Major League Baseball has completely changed-before teams began stealing signs illegally. From drafting players, to their development, to deeming what approaches stand to be most successful, modern baseball strategists have immersed themselves in logic and science. "Analytics" is baseball's new language, and its contributions are more exquisite than any the sport has ever seen.
Despite the significance and necessity of analytics, there still remains a fine line between using it too much and just the right amount. Analytics is unquestionably logical, but logic has a funny way of undoing itself and becoming illogical-this happens once logic spirals into a dependence. Logic is only as valuable as its counterpart: illogic. Both approaches serve optimally by complementing one another, and the selection of each are meant to be driven by intuition.
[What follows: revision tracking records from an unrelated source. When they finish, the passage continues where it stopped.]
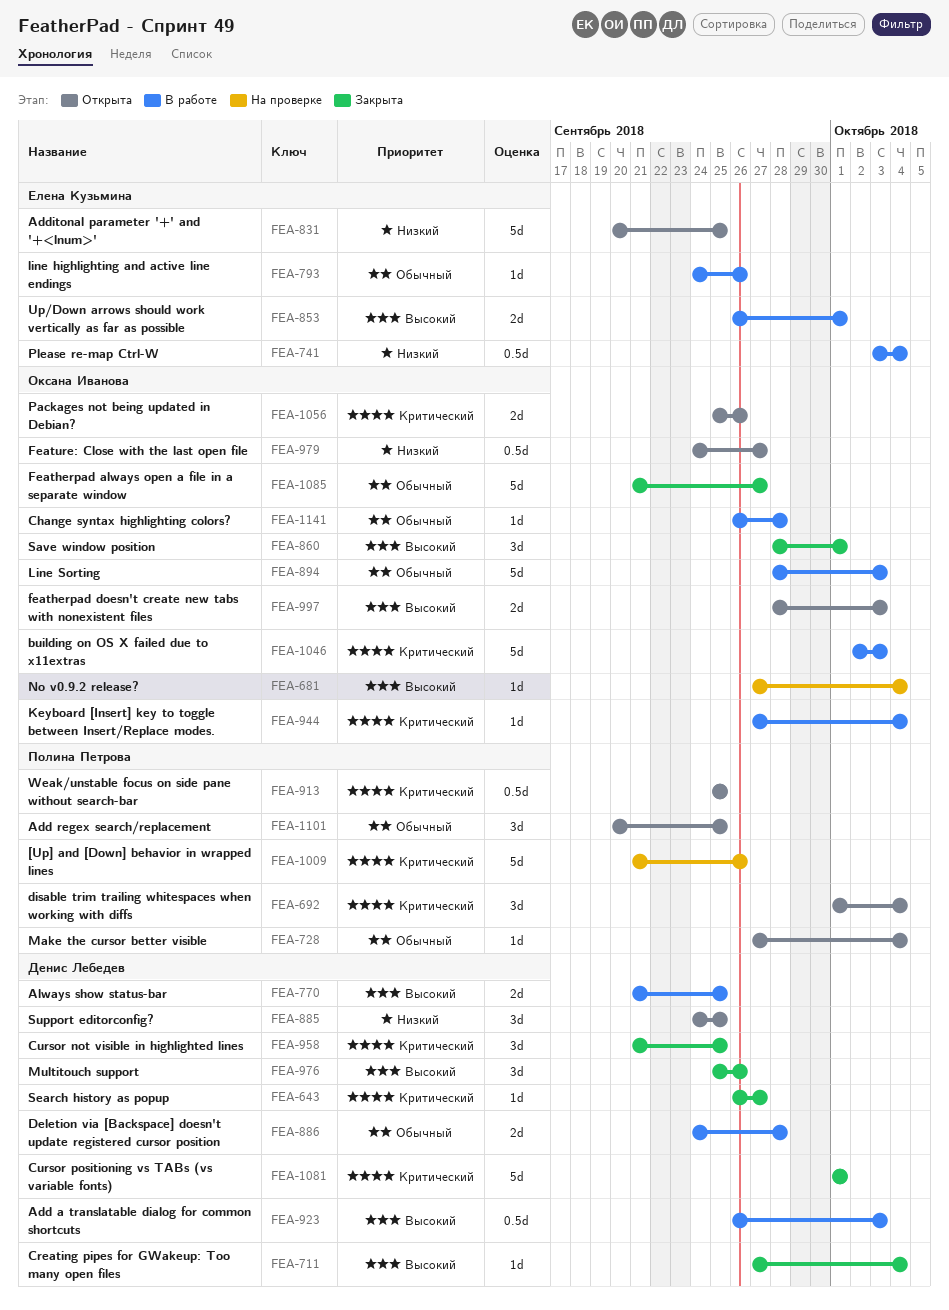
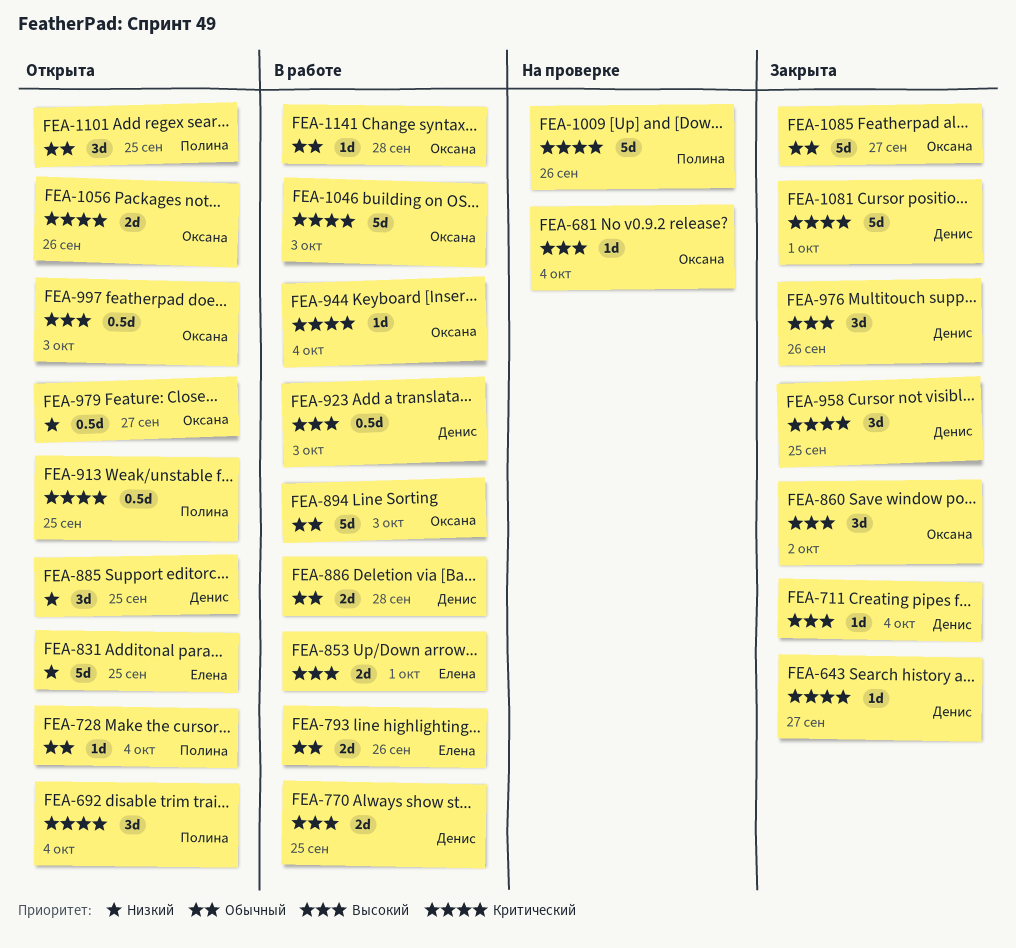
FEA-741: present -> none
FEA-793, estimate: 1d -> 2d
FEA-860, due: Oct 1 -> Oct 2
FEA-997, estimate: 2d -> 0.5d

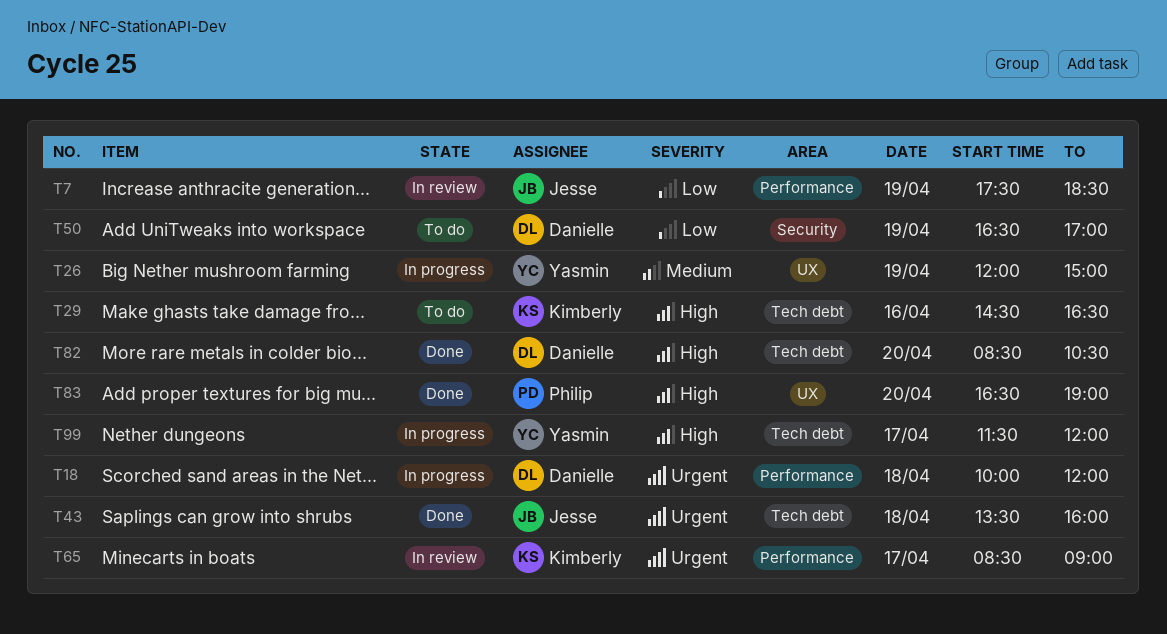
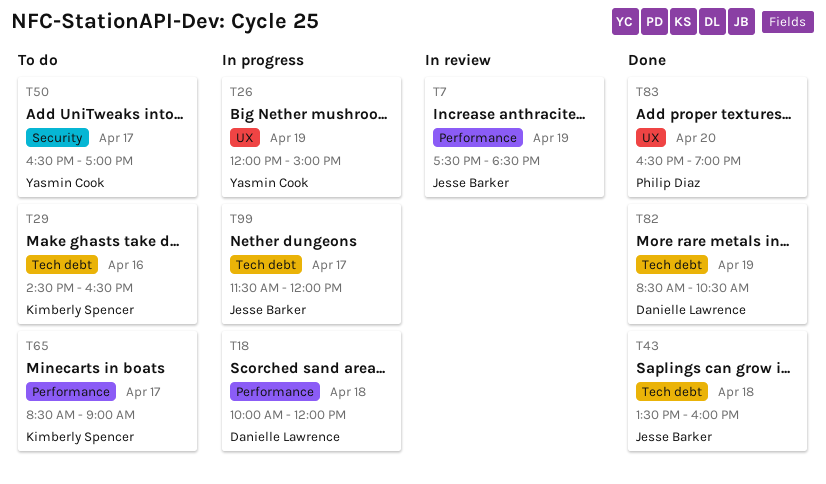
T50, owner: Danielle Lawrence -> Yasmin Cook
T50, day: Apr 19 -> Apr 17
T65, status: In review -> To do
T82, day: Apr 20 -> Apr 19
T99, owner: Yasmin Cook -> Jesse Barker

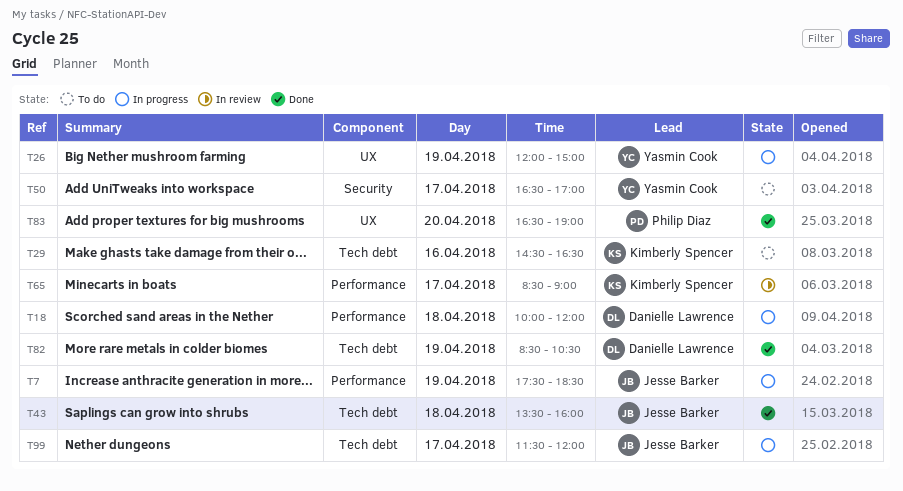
T7, status: In review -> In progress
T65, status: To do -> In review

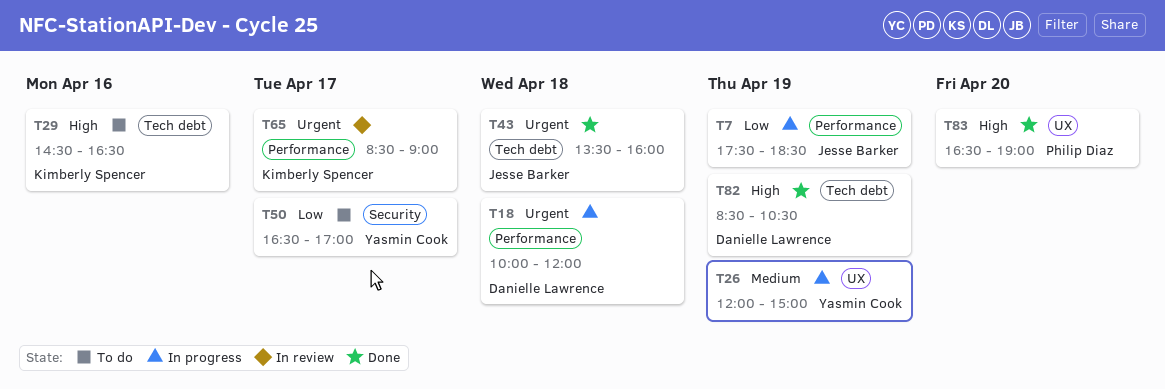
T99: present -> none

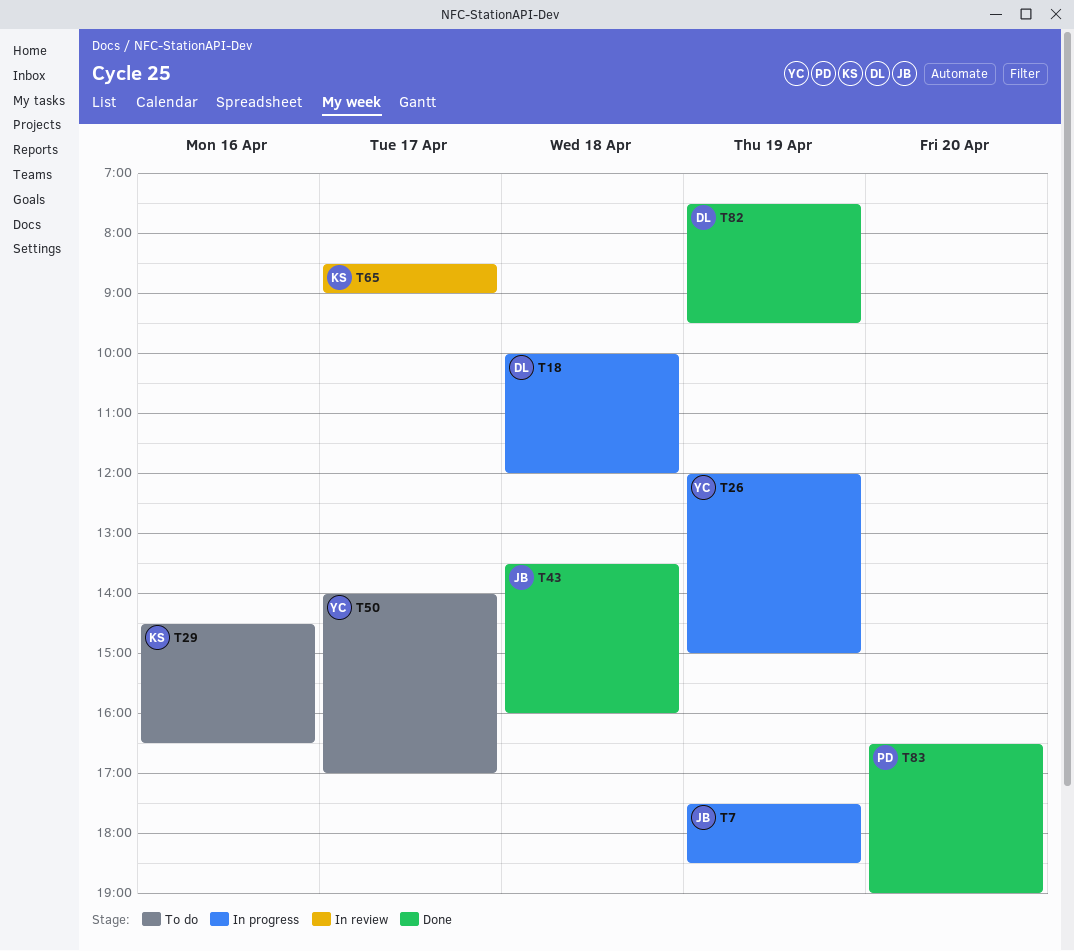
T50, begins: 16:30 -> 14:00
T82, begins: 08:30 -> 07:30
T82, ends: 10:30 -> 09:30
With thousands of hours spent observing baseball, and 12 years of professional poker under his belt, Daniel Arfin takes you around the baseball field and
poker table. In drawing parallels between analytics and poker's scientific strategy known as Game Theory Optimal, Arfin explains both the effectiveness of logic and illogic when intuitive heartfelt and gut feelings are left in charge, and their ineffectiveness when intuition is tuned out.
Arfin also provides viewpoints shared by former All-Star Bill Madlock. After dropping by the four-time batting champ's batting cage, Madlock concurred that analytics isn't what baseball is all about. That despite the logic analytics presents, it can't be more compelling, or more cogent, than what comes from an intuitive baseball mentality.